If the Ph.D. becomes the new gold standard, I think a couple of things are going to happen. When thousands of students fail to make the grade, people might start taking a very critical look at why. Parents might begin to feel a little bit resentful after spending many thousands of dollars on a piece of paper with very little worth. If today’s trends continue, in 10 to 20 years the bachelor’s degree will be worthless, and the master’s degree won’t fare much better; those with the skills of a master mechanic or welder will be much more in demand and make much more money than their college-educated counterpar­ts.

We have to start paying a lot more attention to vocational education than we ever have. I was fortunate enough to be one of the college presidents in Indiana who helped start a thing called Indiana Vocational and Technical Institute. It coupled standard vocational education and some basic college courses with the growing need for technician­s, and it grew like wildfire. The very first classes were held on my campus, and we had engineerin­g professors doing some of the teaching. If Arkansas does not grow an institutio­n like that, it will be the loser.

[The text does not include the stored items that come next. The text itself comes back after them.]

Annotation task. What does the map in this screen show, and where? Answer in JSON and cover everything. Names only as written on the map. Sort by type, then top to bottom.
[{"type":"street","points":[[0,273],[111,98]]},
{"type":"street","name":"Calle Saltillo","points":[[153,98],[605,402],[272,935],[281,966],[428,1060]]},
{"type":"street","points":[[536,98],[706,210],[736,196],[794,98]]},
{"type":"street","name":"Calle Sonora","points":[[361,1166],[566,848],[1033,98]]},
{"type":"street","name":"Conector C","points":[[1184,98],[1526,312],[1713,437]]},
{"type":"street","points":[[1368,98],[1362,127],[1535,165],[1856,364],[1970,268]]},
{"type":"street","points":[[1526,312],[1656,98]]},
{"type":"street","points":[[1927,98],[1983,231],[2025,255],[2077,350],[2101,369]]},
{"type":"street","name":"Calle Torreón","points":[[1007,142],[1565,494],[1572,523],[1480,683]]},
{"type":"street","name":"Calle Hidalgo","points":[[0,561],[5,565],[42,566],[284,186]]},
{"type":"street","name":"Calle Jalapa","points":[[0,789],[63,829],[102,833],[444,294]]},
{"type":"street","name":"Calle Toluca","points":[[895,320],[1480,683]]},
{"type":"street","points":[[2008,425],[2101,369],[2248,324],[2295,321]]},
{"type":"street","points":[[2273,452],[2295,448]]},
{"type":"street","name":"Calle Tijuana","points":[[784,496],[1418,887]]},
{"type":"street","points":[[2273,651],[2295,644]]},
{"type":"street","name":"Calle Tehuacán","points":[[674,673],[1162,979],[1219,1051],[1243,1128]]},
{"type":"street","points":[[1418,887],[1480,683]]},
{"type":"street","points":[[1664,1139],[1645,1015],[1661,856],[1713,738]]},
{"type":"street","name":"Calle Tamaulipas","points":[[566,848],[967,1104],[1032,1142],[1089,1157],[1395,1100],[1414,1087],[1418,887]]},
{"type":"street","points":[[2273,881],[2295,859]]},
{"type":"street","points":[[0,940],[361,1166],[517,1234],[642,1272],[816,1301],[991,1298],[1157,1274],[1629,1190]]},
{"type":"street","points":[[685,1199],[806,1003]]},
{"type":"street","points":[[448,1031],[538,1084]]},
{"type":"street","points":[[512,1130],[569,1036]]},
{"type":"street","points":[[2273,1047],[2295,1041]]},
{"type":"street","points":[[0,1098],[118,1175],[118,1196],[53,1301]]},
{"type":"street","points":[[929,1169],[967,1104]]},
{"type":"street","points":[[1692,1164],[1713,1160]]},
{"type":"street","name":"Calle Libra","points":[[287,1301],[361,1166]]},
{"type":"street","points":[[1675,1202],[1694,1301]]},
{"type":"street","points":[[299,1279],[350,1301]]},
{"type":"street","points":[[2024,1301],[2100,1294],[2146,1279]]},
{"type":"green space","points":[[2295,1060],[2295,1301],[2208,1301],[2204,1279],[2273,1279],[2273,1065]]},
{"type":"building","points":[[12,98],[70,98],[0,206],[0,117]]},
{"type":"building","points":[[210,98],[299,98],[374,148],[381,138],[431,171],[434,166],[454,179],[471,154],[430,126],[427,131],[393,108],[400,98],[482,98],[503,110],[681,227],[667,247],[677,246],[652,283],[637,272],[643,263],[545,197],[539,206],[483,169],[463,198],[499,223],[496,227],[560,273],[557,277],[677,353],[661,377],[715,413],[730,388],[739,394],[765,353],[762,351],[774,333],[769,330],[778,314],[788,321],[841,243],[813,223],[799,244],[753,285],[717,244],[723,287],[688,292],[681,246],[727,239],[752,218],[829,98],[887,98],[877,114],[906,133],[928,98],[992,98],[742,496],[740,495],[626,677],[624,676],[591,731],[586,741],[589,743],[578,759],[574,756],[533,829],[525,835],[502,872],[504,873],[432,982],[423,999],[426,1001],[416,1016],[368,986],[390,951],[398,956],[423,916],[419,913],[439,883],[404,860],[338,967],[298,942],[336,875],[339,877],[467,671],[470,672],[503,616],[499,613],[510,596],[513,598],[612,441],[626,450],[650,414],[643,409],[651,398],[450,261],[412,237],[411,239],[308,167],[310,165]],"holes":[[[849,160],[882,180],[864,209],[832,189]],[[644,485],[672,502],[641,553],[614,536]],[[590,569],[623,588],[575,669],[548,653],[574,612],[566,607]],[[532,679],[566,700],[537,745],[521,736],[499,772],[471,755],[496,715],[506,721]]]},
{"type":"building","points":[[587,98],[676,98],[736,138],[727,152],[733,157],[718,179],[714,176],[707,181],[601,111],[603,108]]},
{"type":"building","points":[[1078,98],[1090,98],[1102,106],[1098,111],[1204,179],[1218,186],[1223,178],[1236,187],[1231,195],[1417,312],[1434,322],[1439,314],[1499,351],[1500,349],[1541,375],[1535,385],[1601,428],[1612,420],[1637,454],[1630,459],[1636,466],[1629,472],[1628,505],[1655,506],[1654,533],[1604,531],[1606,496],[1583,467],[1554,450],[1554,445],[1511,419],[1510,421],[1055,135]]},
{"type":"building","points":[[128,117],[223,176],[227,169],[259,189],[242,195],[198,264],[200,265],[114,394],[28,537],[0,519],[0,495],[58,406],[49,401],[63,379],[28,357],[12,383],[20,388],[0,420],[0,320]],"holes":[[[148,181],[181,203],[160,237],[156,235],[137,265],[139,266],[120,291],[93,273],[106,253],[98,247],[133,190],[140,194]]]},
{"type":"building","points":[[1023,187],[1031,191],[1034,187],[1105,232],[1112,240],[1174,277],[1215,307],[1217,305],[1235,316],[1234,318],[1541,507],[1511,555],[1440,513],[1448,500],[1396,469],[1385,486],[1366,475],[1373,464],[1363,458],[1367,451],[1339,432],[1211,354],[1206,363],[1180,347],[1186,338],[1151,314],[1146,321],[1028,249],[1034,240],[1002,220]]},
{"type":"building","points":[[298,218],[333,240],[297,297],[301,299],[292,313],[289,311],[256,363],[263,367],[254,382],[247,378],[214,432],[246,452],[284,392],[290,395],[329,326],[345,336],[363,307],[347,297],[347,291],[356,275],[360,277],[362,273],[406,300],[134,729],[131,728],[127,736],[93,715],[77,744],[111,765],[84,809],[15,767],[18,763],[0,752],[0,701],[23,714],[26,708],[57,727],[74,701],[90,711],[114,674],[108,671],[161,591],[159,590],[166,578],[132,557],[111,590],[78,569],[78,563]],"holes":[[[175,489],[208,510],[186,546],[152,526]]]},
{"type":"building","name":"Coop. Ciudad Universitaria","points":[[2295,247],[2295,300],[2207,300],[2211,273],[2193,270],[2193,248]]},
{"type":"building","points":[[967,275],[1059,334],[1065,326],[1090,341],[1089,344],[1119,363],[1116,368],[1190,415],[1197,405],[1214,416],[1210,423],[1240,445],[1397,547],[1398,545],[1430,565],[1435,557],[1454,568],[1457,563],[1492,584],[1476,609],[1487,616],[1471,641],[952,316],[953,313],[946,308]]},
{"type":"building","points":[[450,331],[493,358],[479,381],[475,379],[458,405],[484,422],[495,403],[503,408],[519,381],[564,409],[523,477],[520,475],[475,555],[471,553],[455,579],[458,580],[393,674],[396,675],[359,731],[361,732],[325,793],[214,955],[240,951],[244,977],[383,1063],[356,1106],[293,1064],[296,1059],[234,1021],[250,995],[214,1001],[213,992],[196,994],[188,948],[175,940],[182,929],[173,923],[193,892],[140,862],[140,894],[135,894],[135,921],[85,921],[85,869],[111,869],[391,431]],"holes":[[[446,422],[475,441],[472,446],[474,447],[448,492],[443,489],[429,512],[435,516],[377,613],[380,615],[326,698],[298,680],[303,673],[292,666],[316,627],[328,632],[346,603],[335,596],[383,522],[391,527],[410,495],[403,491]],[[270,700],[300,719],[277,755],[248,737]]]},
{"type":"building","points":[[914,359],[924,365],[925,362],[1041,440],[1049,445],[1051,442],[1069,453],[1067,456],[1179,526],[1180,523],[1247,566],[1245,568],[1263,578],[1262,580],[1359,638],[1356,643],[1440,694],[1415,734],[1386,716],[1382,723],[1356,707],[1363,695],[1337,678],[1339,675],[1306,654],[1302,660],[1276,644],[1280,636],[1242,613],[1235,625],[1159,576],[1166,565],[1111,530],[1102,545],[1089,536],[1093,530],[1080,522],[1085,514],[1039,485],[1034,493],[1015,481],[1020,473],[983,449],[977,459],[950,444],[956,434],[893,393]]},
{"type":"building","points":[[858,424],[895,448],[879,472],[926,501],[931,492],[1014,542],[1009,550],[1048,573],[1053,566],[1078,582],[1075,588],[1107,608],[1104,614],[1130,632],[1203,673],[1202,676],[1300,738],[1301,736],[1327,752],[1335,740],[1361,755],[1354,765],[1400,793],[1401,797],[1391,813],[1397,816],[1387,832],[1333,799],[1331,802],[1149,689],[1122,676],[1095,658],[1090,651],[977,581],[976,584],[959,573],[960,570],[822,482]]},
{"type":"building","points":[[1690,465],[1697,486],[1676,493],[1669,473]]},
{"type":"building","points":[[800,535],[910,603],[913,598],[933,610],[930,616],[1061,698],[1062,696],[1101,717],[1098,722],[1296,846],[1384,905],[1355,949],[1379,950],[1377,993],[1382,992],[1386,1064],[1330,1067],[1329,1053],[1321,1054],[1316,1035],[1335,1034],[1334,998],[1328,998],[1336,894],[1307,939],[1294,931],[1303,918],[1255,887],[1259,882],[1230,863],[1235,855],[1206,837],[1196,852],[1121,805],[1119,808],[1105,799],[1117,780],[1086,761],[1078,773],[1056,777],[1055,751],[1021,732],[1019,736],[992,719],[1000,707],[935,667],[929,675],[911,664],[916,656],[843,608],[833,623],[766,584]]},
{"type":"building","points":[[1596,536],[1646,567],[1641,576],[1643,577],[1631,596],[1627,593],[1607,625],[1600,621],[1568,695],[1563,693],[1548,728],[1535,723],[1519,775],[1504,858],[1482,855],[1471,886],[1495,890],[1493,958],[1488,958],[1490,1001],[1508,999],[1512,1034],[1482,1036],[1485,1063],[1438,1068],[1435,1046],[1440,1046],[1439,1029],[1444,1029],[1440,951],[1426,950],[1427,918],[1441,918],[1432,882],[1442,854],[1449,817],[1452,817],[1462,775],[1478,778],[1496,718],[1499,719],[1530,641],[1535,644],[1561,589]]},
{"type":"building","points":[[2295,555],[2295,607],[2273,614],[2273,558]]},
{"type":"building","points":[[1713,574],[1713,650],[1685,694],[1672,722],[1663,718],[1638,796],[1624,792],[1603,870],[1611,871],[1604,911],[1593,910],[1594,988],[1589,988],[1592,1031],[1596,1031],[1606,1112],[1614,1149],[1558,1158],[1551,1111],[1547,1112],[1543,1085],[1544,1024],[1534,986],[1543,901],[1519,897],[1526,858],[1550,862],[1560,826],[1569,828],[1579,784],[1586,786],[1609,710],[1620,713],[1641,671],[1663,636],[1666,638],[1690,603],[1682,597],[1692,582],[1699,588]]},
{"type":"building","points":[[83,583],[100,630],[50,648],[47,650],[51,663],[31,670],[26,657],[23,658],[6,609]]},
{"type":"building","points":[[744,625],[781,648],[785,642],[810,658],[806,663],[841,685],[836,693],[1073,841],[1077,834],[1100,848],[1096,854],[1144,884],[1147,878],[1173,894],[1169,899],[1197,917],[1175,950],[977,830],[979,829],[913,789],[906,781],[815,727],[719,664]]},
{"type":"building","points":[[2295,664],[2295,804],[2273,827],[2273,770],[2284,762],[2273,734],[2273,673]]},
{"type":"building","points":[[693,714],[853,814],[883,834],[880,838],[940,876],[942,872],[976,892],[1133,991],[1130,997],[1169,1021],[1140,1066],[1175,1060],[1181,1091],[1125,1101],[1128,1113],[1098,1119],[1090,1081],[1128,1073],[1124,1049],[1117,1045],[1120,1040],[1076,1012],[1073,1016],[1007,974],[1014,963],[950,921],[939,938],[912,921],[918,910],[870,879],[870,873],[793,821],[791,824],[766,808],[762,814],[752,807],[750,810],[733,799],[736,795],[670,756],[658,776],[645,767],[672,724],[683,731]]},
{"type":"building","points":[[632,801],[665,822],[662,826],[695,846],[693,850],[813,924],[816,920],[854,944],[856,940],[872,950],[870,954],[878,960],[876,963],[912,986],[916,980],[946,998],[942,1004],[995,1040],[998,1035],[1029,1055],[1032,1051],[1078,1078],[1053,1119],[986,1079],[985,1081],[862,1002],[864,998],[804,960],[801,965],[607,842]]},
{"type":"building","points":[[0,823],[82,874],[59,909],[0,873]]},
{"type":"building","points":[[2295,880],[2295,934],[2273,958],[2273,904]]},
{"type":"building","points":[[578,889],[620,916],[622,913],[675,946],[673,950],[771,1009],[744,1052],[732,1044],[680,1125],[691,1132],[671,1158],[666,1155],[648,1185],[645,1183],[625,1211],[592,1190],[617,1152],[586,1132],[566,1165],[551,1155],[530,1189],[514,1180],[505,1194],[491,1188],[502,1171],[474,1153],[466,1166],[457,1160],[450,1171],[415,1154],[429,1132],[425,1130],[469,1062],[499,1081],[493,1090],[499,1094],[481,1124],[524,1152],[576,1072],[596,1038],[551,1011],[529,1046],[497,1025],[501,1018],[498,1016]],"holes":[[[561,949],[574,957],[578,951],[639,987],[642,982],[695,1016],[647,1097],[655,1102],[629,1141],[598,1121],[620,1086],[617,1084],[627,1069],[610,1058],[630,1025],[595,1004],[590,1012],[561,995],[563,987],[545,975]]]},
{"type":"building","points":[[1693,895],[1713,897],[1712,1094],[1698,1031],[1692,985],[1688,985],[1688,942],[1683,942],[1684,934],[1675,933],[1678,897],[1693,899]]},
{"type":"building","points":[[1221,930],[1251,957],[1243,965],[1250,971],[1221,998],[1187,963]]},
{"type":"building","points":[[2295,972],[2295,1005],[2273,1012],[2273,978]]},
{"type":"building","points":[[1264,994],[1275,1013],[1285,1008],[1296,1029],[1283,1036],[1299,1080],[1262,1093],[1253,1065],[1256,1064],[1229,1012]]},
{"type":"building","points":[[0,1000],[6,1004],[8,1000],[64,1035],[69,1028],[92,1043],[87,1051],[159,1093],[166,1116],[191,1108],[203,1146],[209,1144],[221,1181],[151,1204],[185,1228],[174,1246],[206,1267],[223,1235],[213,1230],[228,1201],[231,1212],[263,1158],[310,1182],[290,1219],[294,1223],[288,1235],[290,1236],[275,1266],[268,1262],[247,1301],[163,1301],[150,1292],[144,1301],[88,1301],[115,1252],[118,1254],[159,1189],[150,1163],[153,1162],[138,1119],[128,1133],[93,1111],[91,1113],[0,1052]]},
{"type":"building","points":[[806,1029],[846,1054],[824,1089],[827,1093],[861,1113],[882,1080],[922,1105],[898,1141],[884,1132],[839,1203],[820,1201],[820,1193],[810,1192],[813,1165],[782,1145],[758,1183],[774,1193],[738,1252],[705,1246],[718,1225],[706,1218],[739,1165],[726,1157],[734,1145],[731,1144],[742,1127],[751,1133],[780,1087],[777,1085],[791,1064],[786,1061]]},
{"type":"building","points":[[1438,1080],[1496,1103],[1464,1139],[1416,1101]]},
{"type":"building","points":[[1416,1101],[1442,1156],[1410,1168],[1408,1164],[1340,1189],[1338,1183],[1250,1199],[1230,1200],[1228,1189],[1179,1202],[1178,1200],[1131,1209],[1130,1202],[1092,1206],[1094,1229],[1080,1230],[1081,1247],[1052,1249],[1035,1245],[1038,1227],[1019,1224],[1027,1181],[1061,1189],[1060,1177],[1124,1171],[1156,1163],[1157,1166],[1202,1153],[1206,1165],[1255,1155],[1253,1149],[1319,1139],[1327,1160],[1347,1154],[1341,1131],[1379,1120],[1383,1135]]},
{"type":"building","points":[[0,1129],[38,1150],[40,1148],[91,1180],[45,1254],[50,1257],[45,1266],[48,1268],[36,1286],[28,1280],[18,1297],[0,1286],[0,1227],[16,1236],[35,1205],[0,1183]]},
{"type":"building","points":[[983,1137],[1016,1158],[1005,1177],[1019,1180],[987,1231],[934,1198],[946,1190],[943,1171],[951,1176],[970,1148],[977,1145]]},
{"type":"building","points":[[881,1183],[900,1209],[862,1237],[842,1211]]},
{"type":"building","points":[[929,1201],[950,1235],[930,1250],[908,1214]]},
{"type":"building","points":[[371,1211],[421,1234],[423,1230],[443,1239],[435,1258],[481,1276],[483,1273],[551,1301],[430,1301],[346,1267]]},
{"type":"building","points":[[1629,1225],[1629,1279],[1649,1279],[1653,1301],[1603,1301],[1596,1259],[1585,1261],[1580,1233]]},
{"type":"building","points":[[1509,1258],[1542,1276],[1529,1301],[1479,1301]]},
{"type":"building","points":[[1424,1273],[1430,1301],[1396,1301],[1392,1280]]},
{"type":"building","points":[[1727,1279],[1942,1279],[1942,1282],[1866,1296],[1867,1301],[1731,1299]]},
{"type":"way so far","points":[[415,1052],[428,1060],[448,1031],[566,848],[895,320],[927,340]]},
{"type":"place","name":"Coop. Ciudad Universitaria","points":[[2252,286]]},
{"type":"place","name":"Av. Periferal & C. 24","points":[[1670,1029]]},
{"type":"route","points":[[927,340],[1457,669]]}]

I don’t mean copying what others are doing, I mean taking it to the next level and above. The world of employment has become highly specialize­d. But a specialist is worthless if he can’t think. And if all you ever experience is narrow courses in a particular specialty where, in that curriculum, do you ever learn to think? We should be making it harder to get a degree, not easier.

If Arkansas is going to attract new industry and create jobs, our leaders might start thinking about asking potential employers what they treasure most in new hires. I think our current group of educators might be surprised at what they learn.

We don’t really sell typewriter­s anymore, calculator­s are all but gone, and crank telephones with an operator on the other end are history. All of that has happened in most of our lifetimes. Does anyone with an ounce of common sense think higher education is immune to that kind of progress? To make matters worse, the Arkansas Lottery brags about how many college scholarshi­ps they are providing, but many go to kids who are ill-prepared to tackle college courses. How about spending some of that lottery money on increasing quality, not quantity?

If what I am saying doesn’t make sense, you had better seek some shelter from the perfect storm because it’s already on the horizon.